Bloomington has been invaded by Steampunks as Cogs and Corsets: A Steampunk Happening kicked off with a vendor’s fair at the Bloomington Center for Performing Arts on Friday afternoon. Its the Sixth Year for the annual Cogs and Corsets festival.
Also, on Friday there was a promenade from downtown to the BCPA and contra dancing in the ballroom. Saturday events include the vendor’s market, a tearoom, a maker’s faire contest, workshops, an outdoor music stage, food trucks, a fashion show and a concert by John Sprocket of The Cog is Dead in the auditorium. On Sunday morning the vendor’s fair will continue, the tearoom will be open and there will be more workshops.
Those entering the vendor’s fair on Friday were greeted by Rad, a lovable little character that appears in artwork by Beth Moak who owns Raven Designs.
“He’s just a little robot that’s kind of lost and kind of forgotten in a little barn somewhere in the country,” Moak said. “I feel like he is in an apocalyptic moment of life. Maybe the farms just kind of gone the way of the south and they just aren’t as popular anymore and he’s just kind of like gotten forgotten with the rest of the machinery and he just kind of breaks my heart and warms it at the same time.”
Rad appears in some prints of Moak’s that she has 3-D’d. “I adhere them to a Foamcore board, take a skill saw and cut them and layer them back into the frames,” Moak said. Some of Moak’s Foamcore art is 3-D’d in cigar boxes.
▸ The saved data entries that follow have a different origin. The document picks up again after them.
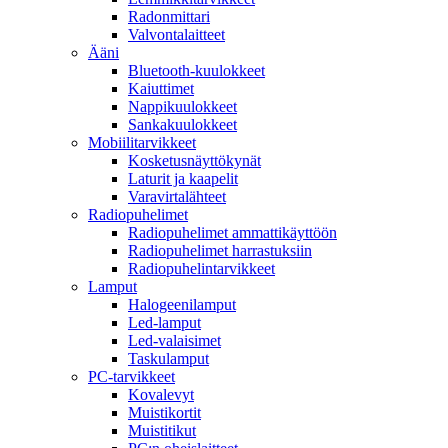
Radonmittari
Valvontalaitteet
Ääni
Bluetooth-kuulokkeet
Kaiuttimet
Nappikuulokkeet
Sankakuulokkeet
Mobiilitarvikkeet
Kosketusnäyttökynät
Laturit ja kaapelit
Varavirtalähteet
Radiopuhelimet
Radiopuhelimet ammattikäyttöön
Radiopuhelimet harrastuksiin
Radiopuhelintarvikkeet
Lamput
Halogeenilamput
Led-lamput
Led-valaisimet
Taskulamput
PC-tarvikkeet
Kovalevyt
Muistikortit
Muistitikut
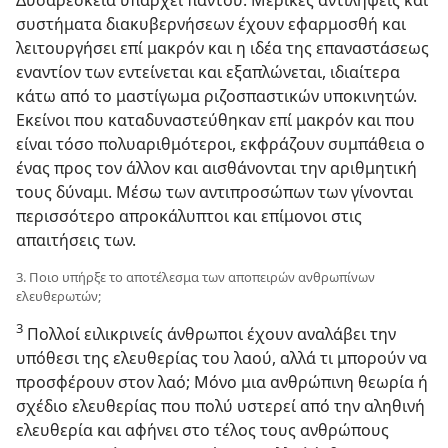
συστήματα διακυβερνήσεων έχουν εφαρμοσθή και
λειτουργήσει επί μακρόν και η ιδέα της επαναστάσεως
εναντίον των εντείνεται και εξαπλώνεται, ιδιαίτερα
κάτω από το μαστίγωμα ριζοσπαστικών υποκινητών.
Εκείνοι που καταδυναστεύθηκαν επί μακρόν και που
είναι τόσο πολυαριθμότεροι, εκφράζουν συμπάθεια ο
ένας προς τον άλλον και αισθάνονται την αριθμητική
τους δύναμι. Μέσω των αντιπροσώπων των γίνονται
περισσότερο απροκάλυπτοι και επίμονοι στις
απαιτήσεις των.
3. Ποιο υπήρξε το αποτέλεσμα των αποπειρών ανθρωπίνων
ελευθερωτών;
3
Πολλοί ειλικρινείς άνθρωποι έχουν αναλάβει την
υπόθεσι της ελευθερίας του λαού, αλλά τι μπορούν να
προσφέρουν στον λαό; Μόνο μια ανθρώπινη θεωρία ή
σχέδιο ελευθερίας που πολύ υστερεί από την αληθινή
ελευθερία και αφήνει στο τέλος τους ανθρώπους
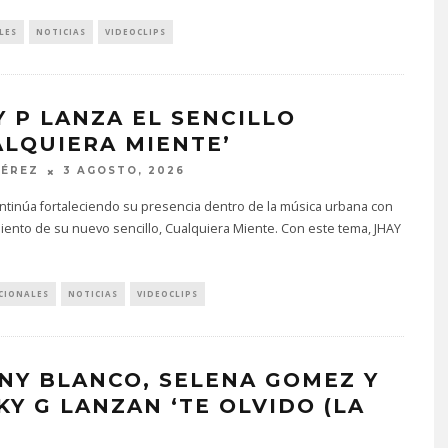
LES
NOTICIAS
VIDEOCLIPS
Y P LANZA EL SENCILLO
ALQUIERA MIENTE’
PÉREZ
3 AGOSTO, 2026
ntinúa fortaleciendo su presencia dentro de la música urbana con
iento de su nuevo sencillo, Cualquiera Miente. Con este tema, JHAY
CIONALES
NOTICIAS
VIDEOCLIPS
NY BLANCO, SELENA GOMEZ Y
KY G LANZAN ‘TE OLVIDO (LA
Rad was inspired by the “Imagine Dragons” song “Radioactive.”

Another vendor at the fair was Michael Cobb, the owner and proprietor of Dr. Mike’s Shaving Emporium.
“I have been a big proponent of shaving in a more dapper style, or the straight razor or safety razor style for quite awhile,” Cobb said. “I had a situation when I was younger where I was growing up and my dad just kind of chucked a cartridge razor at me and said, ‘Well here you go, good luck’ and it ended up destroying my neck. So I sort of dove into how do you really need to shave and found safety razors and straight razors. Then it kind of grew into a passion for finding the best stuff to bring out for everybody.”
Cobb made some recommendations for those that might want to grow or wear longer goatees or beards.
“We do beard care as well. We do the three C’s of beard care which is keep it clean, you want to wash it with a good product. … You also want to keep it conditioned, which is your balms and your oils, and then you want to control it which is also the balms which help like a pomade for your beard.”
As They Sew in France makes Edwardian and Victorian era dresses and suits for ladies. Chris Pieler and John Richardson explained a beautiful dress that they had on prominent display at the entrance to the fair.
“It’s from a British dress pattern book by a woman named Janet Arnold,” Richardson said. “The original dress dates from about 1860, 1861. It is in its original size. The pattern book is in one-eighth of an inch grid. And you take the grid and you draw it up to one inch on patterning material and you cut it out and this is what you get.” It has a hoop. It has an underskirt and an overskirt. The one thing you will notice about the shape, unlike in Hollywood movies, in women in hoop dresses they are always triangular. The real ones were always shaped like a bell, as is this one.”
Pieler explained the market for the companies products.
Primarily we are doing steampunk festivals. We just got accepted to the Renaissance Festival in Pennsylvania dealing with time traveling this weekend. We are quite excited about that. That will be a new marketplace for us.
Richardson provided more insight to the steampunk world from his point of view.
“Our two favorite shows are the Big River Steampunk Festival in Hannibal, Missouri,” Richardson said. “It’s labor day weekend. Then (our second favorite is) the Teslacon in Madison, Wisconsin, which has been going on 14 years and has an ongoing storyline. And each year there is a different imaginary venue and extension of the story. One year there was a war going on. This year we are going to Egypt and digging in the ground to find artifacts from the Paharoah.”
“I wouldn’t drive to these things if I didn’t enjoy them,” Pieler said. The people here are truly the way the world was supposed to be. No one cares if your young, old, black white, gay, straight. They are here to celebrate the individuality of the person, the creativity of the costumes and laughter and joy.”